→ TASK BRIEF
From the line with "thumb tip: (156, 136)" to the line with "pinky mcp: (214, 278)", retype every line exactly, including those two, and leave out the rest of the data below.

INPUT MATERIAL START

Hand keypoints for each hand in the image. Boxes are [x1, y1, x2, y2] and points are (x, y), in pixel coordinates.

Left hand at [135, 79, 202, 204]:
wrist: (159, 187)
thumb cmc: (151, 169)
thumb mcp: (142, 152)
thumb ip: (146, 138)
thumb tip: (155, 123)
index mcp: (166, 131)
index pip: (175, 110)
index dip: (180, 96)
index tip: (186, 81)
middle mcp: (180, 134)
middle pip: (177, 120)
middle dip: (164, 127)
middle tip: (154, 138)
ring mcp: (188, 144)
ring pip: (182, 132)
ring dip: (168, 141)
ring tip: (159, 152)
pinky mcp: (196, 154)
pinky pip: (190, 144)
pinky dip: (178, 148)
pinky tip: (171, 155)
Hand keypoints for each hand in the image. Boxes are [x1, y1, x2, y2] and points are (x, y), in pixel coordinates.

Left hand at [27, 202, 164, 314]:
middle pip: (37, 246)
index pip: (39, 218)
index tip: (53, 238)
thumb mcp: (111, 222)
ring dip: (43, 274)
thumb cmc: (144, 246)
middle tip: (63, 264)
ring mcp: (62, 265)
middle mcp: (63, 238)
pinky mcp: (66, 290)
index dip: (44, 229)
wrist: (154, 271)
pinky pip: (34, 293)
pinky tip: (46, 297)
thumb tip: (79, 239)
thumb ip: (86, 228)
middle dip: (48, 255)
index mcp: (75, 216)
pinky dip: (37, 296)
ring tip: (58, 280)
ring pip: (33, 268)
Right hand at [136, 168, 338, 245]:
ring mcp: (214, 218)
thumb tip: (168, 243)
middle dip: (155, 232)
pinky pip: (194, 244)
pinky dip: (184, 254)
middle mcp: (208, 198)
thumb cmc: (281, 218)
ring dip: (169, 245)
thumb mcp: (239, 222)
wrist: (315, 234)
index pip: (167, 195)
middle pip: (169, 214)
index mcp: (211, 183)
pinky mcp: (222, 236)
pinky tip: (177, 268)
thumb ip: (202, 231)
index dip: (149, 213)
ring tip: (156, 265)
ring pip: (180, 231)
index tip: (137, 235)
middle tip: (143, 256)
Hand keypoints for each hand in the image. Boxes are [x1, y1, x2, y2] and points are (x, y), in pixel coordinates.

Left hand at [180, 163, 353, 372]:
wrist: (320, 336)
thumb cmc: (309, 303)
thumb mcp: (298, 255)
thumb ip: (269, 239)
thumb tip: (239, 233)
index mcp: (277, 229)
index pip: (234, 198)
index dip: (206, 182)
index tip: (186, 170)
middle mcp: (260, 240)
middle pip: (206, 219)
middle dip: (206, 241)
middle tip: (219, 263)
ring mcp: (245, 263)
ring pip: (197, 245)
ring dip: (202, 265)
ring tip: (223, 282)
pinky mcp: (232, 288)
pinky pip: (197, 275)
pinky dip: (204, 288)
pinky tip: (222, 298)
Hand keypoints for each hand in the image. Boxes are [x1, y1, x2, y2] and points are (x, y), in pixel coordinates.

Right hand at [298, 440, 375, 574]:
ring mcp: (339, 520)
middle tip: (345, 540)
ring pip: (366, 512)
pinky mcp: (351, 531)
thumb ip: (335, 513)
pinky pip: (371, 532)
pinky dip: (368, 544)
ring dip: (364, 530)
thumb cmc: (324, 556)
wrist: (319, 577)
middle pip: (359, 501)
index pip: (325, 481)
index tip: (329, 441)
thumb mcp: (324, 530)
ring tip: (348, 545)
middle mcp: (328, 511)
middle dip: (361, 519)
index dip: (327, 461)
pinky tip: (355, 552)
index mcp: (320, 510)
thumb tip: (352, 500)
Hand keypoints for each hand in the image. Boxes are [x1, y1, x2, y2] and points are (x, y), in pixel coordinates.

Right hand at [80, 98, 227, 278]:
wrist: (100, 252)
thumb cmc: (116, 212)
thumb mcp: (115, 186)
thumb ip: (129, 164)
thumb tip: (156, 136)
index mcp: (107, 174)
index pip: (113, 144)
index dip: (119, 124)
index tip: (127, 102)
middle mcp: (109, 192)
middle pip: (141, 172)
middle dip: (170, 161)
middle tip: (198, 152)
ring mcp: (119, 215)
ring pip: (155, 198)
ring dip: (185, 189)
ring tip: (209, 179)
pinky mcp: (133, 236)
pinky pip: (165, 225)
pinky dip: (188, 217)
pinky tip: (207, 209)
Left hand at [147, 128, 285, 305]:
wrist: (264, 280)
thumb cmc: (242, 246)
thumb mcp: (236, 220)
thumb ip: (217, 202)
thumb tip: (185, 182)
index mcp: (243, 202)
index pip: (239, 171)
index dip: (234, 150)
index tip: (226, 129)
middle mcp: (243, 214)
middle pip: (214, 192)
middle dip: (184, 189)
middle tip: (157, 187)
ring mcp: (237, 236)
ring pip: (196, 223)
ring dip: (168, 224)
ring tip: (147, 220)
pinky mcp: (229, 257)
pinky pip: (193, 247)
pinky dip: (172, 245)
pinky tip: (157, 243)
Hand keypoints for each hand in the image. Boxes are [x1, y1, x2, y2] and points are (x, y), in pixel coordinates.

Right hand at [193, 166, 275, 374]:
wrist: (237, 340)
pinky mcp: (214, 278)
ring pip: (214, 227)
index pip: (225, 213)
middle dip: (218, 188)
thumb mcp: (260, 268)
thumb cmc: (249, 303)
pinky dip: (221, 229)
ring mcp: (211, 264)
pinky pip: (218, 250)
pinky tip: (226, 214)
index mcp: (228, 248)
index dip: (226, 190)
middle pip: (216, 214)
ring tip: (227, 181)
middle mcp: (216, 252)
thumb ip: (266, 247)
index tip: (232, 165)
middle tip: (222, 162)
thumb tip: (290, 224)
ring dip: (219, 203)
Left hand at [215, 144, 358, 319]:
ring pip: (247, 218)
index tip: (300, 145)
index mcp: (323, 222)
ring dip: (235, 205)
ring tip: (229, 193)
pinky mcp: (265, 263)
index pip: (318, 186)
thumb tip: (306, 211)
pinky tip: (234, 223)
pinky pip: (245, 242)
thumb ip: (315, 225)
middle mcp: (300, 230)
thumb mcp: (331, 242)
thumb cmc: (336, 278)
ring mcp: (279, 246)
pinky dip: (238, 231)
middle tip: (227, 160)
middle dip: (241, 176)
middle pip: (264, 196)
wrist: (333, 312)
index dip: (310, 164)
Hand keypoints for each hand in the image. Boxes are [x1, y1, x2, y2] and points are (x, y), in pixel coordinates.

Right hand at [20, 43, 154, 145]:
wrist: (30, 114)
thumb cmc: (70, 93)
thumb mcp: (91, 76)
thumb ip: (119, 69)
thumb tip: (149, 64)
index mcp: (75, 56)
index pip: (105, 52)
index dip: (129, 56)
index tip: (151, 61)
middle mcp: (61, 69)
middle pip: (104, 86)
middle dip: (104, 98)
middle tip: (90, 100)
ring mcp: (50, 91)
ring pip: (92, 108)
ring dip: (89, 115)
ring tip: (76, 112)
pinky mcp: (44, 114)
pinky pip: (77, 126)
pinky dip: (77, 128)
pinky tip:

INPUT MATERIAL END

→ RESPONSE
thumb tip: (156, 136)
index mcp: (107, 174)
index pip: (113, 144)
index dip: (119, 124)
index tip: (127, 102)
middle mcp: (109, 192)
middle pip: (141, 172)
middle dip: (170, 161)
middle tip: (198, 152)
ring mcp: (119, 215)
ring pip: (155, 198)
ring dip: (185, 189)
ring tip: (209, 179)
pinky mcp: (133, 236)
pinky pip: (165, 225)
pinky dip: (188, 217)
pinky tip: (207, 209)
Left hand at [147, 128, 285, 305]:
wrist: (264, 280)
thumb cmc: (242, 246)
thumb mcp: (236, 220)
thumb ip: (217, 202)
thumb tip: (185, 182)
index mcp: (243, 202)
index pip: (239, 171)
index dip: (234, 150)
index tip: (226, 129)
middle mcp: (243, 214)
middle pip: (214, 192)
middle dip: (184, 189)
middle tip: (157, 187)
ring mcp: (237, 236)
ring pip: (196, 223)
ring dip: (168, 224)
ring tip: (147, 220)
pinky mcp: (229, 257)
pinky pip: (193, 247)
pinky dip: (172, 245)
pinky tip: (157, 243)
Hand keypoints for each hand in the image. Boxes are [x1, y1, x2, y2] and points are (x, y), in pixel coordinates.

Right hand at [193, 166, 275, 374]:
wrist: (237, 340)
pinky mcp: (214, 278)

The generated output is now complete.